RSA Conference Day One in Words and Phrases
I sat through an interesting first day of keynotes yesterday and a pattern quickly revealed itself in the speeches or comments of the many and varied speakers.
So, I thought I would pen my own quick summary. I will resist the temptation to create a word cloud, but if I had, it would read like this:
Partnership – everyone is in it together when it comes to fighting the bad guys. The private and the public sector. So, a constructive conversation is critical to tackle the growing threat to national and international security.
Encryption matters – putting aside the many discussions of the merits (or otherwise) of the FBI and Apple case for a moment, encryption was identified as a vital tool in the protection armory of private and public sector organizations. Critical to protecting data and communications. And part of building the next word…

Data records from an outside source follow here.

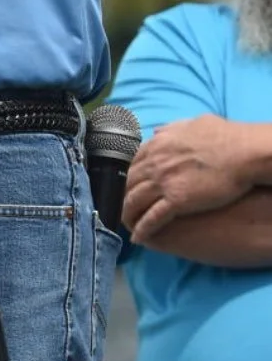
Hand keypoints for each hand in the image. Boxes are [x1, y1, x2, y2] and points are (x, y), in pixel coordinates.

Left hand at [122, 114, 255, 243]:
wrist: (242, 152)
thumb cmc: (224, 136)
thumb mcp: (192, 123)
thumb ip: (172, 128)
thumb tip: (158, 131)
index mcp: (157, 145)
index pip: (131, 163)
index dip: (125, 177)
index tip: (123, 186)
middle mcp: (154, 163)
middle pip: (127, 183)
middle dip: (120, 196)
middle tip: (118, 208)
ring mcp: (164, 182)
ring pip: (135, 201)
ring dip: (126, 214)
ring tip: (124, 224)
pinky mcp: (177, 200)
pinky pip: (153, 218)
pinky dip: (143, 229)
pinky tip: (138, 238)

Trust – people need to trust the integrity of the technology they use or they will stop and find something else. They entrust technology with things that really matter to them. Hacks and breaches erode that trust. Erodes their confidence in the organizations that are victims. So effective defenses and prompt action are vital.

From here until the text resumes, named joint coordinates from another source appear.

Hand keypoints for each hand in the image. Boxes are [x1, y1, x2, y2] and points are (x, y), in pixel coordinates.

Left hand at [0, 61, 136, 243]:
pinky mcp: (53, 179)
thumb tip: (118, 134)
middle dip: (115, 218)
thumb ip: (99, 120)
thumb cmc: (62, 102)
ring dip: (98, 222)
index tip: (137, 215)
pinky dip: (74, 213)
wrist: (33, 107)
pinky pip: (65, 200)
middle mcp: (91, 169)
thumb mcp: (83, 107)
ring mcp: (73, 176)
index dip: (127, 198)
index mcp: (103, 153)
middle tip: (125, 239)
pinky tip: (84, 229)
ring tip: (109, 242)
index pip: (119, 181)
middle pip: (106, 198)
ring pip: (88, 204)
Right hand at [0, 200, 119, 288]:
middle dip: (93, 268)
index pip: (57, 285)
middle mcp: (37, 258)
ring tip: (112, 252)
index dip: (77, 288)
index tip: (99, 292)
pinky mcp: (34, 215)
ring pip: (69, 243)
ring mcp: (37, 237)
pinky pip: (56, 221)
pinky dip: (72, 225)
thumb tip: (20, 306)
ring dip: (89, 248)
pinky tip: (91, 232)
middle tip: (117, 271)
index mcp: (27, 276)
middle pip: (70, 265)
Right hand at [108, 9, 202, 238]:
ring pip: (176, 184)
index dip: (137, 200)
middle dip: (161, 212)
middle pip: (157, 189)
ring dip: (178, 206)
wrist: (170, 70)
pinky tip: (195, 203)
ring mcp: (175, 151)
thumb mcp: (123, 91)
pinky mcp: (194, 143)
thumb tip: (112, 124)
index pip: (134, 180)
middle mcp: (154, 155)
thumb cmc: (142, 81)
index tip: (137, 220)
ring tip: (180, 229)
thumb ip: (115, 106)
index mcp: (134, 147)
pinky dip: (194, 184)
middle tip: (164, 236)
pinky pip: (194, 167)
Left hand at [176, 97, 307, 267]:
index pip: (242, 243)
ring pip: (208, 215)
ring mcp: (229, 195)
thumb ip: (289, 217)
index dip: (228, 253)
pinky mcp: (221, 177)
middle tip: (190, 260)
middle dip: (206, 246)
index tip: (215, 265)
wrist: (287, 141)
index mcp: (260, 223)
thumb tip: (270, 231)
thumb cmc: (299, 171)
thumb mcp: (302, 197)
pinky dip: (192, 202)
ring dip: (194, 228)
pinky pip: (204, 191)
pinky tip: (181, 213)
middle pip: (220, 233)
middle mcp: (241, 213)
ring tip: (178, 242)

It’s not if, but when – you will be breached or attacked. Assume it is happening and prepare accordingly.
Prevention – adequate defense is not just about detection, monitoring and responding. It is about testing your defenses and thinking ahead to the next likely attack before it happens. And learning from your last experience.
Attack proliferation – attack numbers are growing rapidly. The nature of the attacks is changing. The bad guys are finding new ways to make money from their attacks. And…

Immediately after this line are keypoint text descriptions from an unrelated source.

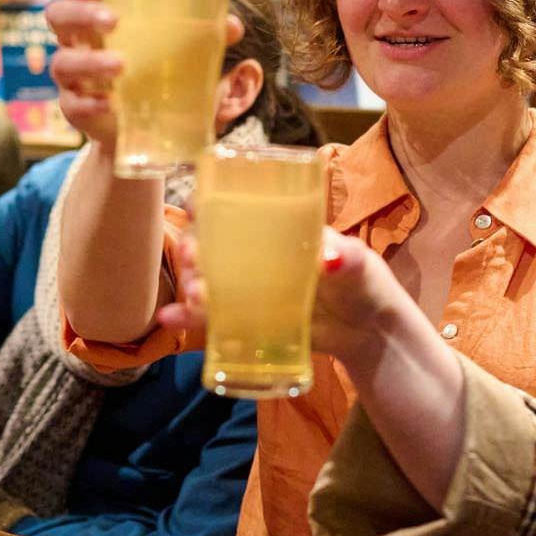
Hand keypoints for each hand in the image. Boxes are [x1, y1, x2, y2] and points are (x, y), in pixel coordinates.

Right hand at [46, 0, 243, 153]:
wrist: (146, 128)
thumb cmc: (158, 71)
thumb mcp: (179, 50)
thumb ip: (202, 36)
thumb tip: (232, 25)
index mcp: (96, 12)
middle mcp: (76, 40)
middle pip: (57, 14)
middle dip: (80, 13)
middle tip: (112, 20)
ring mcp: (72, 76)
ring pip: (62, 62)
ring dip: (89, 61)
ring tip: (121, 66)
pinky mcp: (75, 108)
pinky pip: (72, 104)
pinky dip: (90, 103)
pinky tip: (111, 104)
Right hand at [157, 227, 416, 365]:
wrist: (367, 333)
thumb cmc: (363, 284)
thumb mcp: (360, 265)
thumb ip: (347, 257)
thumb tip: (329, 257)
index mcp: (277, 230)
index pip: (235, 207)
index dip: (209, 202)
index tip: (194, 204)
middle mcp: (255, 256)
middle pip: (209, 243)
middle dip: (191, 246)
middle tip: (192, 257)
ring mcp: (248, 290)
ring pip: (205, 280)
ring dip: (189, 281)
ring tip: (194, 292)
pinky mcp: (246, 322)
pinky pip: (211, 318)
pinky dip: (188, 317)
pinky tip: (169, 319)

Everyone is a target – big and small business, alike. Public and private sector. This is no longer a problem only those with big IT teams need to worry about.
Front page news – attacks make headlines. As we have seen with cases like Sony Pictures, what might have been limited to the technology community before is now the subject of presidential press conferences and news bulletins.
Data – there is growing value to be had by targeting data. A whole dark economy exists and not just for PII. Ransomware attacks show how attacks on data can cripple an organization. Also if data is stolen or manipulated it undermines our confidence in it and harms our ability to make the decisions we rely on it to make.
Humans – defense is part technology and part education and training. The human element of effective defense against cyber crime is a vital consideration.
Teamwork – a successful defense strategy can’t be limited to the CISO and the security team. It requires a strong commitment of people and resources across an organization. Cyber security is a board level consideration and the sooner that is realized and acted on the better.
Anyway, that’s it for day one. I’m off now to trawl the booths to see if another pattern presents itself.